_What to produce:_ Which lines of the material below contain the string "CATALOGUE"? List each of them, counting only matches with the same uppercase and lowercase letters.

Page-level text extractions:
■ ■ ■ ■ ■

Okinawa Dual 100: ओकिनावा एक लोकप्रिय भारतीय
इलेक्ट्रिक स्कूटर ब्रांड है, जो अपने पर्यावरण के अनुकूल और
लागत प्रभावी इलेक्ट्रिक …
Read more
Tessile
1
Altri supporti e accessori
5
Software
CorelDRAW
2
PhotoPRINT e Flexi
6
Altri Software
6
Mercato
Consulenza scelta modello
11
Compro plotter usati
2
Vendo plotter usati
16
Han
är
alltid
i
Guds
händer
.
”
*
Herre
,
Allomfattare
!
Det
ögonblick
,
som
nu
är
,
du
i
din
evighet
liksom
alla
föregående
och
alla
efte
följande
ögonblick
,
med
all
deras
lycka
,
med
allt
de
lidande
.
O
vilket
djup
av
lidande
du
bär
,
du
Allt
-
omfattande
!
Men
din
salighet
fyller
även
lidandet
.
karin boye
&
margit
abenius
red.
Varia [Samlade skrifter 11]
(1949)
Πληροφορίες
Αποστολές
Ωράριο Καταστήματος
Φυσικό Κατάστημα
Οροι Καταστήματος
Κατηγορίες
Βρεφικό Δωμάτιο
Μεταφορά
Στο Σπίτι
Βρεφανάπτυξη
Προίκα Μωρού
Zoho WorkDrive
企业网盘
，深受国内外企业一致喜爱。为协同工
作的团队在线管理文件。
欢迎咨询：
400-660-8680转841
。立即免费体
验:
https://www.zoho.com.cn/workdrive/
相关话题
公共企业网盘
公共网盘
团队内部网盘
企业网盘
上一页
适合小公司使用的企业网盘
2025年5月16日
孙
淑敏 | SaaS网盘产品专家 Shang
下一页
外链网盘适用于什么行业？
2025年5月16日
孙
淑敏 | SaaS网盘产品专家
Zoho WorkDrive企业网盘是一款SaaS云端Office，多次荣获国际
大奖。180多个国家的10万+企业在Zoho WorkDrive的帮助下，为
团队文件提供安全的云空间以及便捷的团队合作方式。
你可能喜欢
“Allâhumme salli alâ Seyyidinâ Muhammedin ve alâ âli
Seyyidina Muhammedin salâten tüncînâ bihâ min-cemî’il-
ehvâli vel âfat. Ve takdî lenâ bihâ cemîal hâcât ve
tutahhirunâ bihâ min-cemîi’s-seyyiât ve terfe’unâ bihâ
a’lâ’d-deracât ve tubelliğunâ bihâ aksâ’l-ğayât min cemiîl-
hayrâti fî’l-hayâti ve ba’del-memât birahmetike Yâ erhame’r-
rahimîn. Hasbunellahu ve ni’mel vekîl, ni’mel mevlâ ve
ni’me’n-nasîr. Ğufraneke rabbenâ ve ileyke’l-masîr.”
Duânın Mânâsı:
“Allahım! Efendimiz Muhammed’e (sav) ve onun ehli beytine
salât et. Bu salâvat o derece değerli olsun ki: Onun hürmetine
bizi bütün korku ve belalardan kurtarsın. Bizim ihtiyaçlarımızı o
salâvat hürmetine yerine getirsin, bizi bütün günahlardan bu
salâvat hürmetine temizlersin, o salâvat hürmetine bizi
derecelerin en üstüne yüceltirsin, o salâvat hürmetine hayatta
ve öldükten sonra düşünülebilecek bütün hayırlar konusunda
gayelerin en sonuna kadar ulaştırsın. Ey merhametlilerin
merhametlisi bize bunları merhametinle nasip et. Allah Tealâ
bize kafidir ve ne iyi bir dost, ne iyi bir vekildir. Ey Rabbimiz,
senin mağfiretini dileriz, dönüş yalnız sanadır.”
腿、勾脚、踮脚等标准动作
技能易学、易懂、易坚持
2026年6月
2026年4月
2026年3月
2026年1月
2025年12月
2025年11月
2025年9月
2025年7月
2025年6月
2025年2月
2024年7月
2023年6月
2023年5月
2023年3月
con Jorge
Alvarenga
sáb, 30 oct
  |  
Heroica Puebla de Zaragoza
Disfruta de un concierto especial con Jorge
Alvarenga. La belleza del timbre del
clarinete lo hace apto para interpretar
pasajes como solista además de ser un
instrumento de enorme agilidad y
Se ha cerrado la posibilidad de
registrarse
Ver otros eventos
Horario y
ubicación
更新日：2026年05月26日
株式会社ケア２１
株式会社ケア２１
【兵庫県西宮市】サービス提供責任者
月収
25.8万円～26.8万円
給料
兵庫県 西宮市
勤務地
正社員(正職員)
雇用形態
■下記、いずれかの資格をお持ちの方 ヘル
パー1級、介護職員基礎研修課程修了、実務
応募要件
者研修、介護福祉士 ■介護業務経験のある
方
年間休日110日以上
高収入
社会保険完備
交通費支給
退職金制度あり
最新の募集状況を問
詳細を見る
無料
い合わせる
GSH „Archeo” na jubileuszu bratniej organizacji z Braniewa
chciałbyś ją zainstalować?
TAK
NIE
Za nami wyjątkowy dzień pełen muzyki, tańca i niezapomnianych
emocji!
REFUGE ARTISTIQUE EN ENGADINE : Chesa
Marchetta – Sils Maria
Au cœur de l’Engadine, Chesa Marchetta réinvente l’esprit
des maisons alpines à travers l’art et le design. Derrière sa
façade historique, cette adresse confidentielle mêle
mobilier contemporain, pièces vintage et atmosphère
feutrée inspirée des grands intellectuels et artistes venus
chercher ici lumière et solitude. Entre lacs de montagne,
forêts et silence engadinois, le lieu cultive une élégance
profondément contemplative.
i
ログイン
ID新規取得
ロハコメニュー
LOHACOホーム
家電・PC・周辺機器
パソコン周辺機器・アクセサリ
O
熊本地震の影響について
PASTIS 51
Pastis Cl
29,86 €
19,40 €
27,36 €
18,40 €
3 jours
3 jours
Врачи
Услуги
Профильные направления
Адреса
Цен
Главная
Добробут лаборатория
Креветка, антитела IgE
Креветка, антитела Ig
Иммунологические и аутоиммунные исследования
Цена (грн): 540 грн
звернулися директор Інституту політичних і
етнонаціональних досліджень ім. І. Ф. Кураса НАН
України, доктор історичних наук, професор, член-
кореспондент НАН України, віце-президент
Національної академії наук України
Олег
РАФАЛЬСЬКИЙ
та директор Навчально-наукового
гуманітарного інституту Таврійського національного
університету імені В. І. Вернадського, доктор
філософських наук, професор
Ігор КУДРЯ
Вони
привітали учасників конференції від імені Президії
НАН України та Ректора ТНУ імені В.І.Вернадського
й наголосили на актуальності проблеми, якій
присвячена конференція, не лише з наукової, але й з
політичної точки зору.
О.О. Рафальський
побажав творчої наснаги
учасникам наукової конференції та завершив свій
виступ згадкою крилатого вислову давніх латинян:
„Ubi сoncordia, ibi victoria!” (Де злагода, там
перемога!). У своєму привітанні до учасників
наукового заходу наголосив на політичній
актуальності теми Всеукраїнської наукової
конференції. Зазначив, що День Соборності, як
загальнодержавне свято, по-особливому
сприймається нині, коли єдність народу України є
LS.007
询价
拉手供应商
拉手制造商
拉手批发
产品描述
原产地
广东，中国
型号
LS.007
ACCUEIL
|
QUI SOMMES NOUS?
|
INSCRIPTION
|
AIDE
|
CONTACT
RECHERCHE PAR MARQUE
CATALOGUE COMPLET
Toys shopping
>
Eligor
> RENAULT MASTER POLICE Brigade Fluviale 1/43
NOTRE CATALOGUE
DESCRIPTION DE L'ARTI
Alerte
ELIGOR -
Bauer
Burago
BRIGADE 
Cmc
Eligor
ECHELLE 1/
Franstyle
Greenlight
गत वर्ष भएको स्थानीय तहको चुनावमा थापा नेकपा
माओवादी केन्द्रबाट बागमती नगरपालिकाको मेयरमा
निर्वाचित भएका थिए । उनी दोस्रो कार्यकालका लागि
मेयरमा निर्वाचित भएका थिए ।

■ ■ ■ ■ ■

_Response to this task:_
CATALOGUE COMPLET
NOTRE CATALOGUE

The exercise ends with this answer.